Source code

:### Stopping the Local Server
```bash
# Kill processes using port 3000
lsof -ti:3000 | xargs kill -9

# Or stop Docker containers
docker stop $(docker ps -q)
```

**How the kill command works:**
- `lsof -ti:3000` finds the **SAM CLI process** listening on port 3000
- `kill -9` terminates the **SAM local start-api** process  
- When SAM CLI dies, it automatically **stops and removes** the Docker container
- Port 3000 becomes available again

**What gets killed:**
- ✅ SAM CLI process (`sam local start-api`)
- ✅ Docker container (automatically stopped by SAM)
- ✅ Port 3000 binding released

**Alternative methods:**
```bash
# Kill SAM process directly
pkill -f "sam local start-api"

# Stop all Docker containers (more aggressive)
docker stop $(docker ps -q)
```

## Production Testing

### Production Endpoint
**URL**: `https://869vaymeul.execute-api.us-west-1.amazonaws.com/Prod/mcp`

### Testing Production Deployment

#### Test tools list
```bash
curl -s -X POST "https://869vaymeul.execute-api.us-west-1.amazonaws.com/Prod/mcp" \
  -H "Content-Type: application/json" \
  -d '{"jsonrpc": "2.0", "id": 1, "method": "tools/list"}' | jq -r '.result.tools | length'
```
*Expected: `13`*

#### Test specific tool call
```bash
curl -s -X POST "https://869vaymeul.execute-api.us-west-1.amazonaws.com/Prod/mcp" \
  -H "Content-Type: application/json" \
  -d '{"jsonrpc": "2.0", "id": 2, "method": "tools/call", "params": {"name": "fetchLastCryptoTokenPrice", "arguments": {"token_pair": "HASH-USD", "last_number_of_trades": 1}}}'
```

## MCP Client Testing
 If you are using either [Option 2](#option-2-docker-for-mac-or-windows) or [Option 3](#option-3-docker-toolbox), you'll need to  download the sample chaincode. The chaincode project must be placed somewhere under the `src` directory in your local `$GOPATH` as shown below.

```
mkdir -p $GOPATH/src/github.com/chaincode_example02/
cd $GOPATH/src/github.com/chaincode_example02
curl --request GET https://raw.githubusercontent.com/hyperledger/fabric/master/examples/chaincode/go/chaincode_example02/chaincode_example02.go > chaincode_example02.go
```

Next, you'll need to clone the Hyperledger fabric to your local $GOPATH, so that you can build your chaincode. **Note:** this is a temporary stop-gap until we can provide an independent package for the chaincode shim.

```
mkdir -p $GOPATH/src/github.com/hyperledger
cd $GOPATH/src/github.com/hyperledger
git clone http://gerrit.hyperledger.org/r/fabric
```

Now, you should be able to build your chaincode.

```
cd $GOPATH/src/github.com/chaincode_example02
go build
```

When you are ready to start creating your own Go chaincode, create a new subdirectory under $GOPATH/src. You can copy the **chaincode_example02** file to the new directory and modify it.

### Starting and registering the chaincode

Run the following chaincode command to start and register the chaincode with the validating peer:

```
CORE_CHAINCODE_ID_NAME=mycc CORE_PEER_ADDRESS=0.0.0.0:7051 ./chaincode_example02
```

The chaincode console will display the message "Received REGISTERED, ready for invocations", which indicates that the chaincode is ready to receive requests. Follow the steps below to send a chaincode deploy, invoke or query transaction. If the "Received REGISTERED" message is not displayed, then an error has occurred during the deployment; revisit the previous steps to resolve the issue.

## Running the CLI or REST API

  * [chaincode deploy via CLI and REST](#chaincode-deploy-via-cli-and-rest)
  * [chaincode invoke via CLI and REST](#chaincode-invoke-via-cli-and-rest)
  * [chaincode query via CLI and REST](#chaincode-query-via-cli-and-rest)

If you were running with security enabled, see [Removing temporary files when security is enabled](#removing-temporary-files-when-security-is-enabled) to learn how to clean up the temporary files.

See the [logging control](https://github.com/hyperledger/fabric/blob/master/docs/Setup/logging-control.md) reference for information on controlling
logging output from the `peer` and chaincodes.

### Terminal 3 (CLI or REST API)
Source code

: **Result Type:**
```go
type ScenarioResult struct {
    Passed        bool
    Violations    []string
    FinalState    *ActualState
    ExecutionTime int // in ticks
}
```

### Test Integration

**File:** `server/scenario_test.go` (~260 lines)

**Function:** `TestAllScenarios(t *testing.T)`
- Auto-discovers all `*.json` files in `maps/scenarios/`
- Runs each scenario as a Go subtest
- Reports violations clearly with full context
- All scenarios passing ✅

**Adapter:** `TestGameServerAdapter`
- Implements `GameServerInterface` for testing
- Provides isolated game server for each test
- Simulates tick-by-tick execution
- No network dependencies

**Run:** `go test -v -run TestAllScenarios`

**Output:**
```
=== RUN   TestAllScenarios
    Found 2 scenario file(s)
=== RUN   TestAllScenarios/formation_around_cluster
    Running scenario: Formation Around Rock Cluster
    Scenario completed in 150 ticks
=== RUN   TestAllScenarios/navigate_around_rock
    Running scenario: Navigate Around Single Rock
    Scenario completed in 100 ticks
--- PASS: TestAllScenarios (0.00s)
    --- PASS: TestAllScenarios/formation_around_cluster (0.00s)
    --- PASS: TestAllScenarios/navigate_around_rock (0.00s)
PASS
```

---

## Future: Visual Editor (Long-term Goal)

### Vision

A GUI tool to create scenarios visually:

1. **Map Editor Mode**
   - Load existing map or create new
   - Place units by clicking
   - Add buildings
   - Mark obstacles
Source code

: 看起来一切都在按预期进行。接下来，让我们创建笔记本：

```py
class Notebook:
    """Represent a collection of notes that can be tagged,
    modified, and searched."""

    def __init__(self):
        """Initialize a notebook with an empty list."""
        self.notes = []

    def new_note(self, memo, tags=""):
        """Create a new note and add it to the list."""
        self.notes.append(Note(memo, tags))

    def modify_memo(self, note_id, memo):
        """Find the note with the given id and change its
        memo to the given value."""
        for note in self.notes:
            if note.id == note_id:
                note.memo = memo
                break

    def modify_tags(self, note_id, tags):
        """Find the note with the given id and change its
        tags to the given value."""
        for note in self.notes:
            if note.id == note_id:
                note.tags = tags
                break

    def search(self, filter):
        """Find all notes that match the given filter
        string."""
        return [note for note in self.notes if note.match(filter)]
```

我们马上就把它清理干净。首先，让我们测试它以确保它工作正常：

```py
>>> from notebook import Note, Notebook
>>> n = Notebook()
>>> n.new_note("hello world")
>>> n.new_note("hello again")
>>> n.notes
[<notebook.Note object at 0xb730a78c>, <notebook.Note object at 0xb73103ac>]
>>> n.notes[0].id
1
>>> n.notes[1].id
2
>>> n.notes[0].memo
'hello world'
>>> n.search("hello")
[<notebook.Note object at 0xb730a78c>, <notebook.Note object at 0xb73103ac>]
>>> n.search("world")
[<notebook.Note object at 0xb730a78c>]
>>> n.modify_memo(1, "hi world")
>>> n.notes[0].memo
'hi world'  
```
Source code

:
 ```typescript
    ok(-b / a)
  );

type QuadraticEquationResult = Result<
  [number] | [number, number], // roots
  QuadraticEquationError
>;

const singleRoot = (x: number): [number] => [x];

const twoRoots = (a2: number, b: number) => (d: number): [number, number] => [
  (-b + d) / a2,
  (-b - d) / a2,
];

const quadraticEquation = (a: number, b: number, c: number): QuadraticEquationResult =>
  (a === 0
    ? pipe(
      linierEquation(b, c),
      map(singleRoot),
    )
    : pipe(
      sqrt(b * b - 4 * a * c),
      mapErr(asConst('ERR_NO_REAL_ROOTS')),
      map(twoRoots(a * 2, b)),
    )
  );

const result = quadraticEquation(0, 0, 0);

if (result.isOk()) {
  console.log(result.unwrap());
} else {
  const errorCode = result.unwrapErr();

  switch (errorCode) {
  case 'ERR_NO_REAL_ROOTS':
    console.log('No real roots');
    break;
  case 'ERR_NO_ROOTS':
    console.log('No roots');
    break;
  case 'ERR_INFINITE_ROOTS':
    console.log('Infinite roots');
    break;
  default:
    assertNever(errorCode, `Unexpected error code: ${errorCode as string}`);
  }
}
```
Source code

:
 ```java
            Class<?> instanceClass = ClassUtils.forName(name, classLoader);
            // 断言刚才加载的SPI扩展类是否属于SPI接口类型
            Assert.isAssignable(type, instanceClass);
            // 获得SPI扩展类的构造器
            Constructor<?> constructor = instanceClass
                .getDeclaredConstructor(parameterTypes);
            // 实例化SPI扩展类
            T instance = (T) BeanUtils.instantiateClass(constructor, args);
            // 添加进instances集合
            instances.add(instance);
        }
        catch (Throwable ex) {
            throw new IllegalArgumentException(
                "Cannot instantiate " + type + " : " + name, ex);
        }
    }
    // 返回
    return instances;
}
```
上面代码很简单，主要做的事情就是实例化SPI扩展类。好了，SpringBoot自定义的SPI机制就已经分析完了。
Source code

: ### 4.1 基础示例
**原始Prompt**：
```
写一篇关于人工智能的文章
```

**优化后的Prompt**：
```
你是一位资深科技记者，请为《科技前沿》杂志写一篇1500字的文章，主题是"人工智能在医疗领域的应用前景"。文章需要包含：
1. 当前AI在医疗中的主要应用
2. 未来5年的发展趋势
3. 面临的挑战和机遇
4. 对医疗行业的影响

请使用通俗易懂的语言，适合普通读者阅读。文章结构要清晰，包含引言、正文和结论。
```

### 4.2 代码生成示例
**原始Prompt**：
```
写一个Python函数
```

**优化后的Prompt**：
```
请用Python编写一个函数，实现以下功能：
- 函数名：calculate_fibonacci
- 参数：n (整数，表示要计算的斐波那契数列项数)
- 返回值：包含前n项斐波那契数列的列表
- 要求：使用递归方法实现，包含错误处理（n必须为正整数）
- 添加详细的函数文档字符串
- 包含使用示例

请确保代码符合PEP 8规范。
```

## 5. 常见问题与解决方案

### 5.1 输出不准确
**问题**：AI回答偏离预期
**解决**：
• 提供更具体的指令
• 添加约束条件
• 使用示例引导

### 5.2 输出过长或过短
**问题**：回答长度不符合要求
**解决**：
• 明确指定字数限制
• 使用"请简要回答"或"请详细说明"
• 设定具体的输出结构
____________________
Repeat every line exactly, starting with the first line of the entries, and stop once the line containing "### Production Endpoint" has been given.

Source code

:### Stopping the Local Server
```bash
# Kill processes using port 3000
lsof -ti:3000 | xargs kill -9

# Or stop Docker containers
docker stop $(docker ps -q)
```

**How the kill command works:**
- `lsof -ti:3000` finds the **SAM CLI process** listening on port 3000
- `kill -9` terminates the **SAM local start-api** process  
- When SAM CLI dies, it automatically **stops and removes** the Docker container
- Port 3000 becomes available again

**What gets killed:**
- ✅ SAM CLI process (`sam local start-api`)
- ✅ Docker container (automatically stopped by SAM)
- ✅ Port 3000 binding released

**Alternative methods:**
```bash
# Kill SAM process directly
pkill -f "sam local start-api"

# Stop all Docker containers (more aggressive)
docker stop $(docker ps -q)
```

## Production Testing

### Production Endpoint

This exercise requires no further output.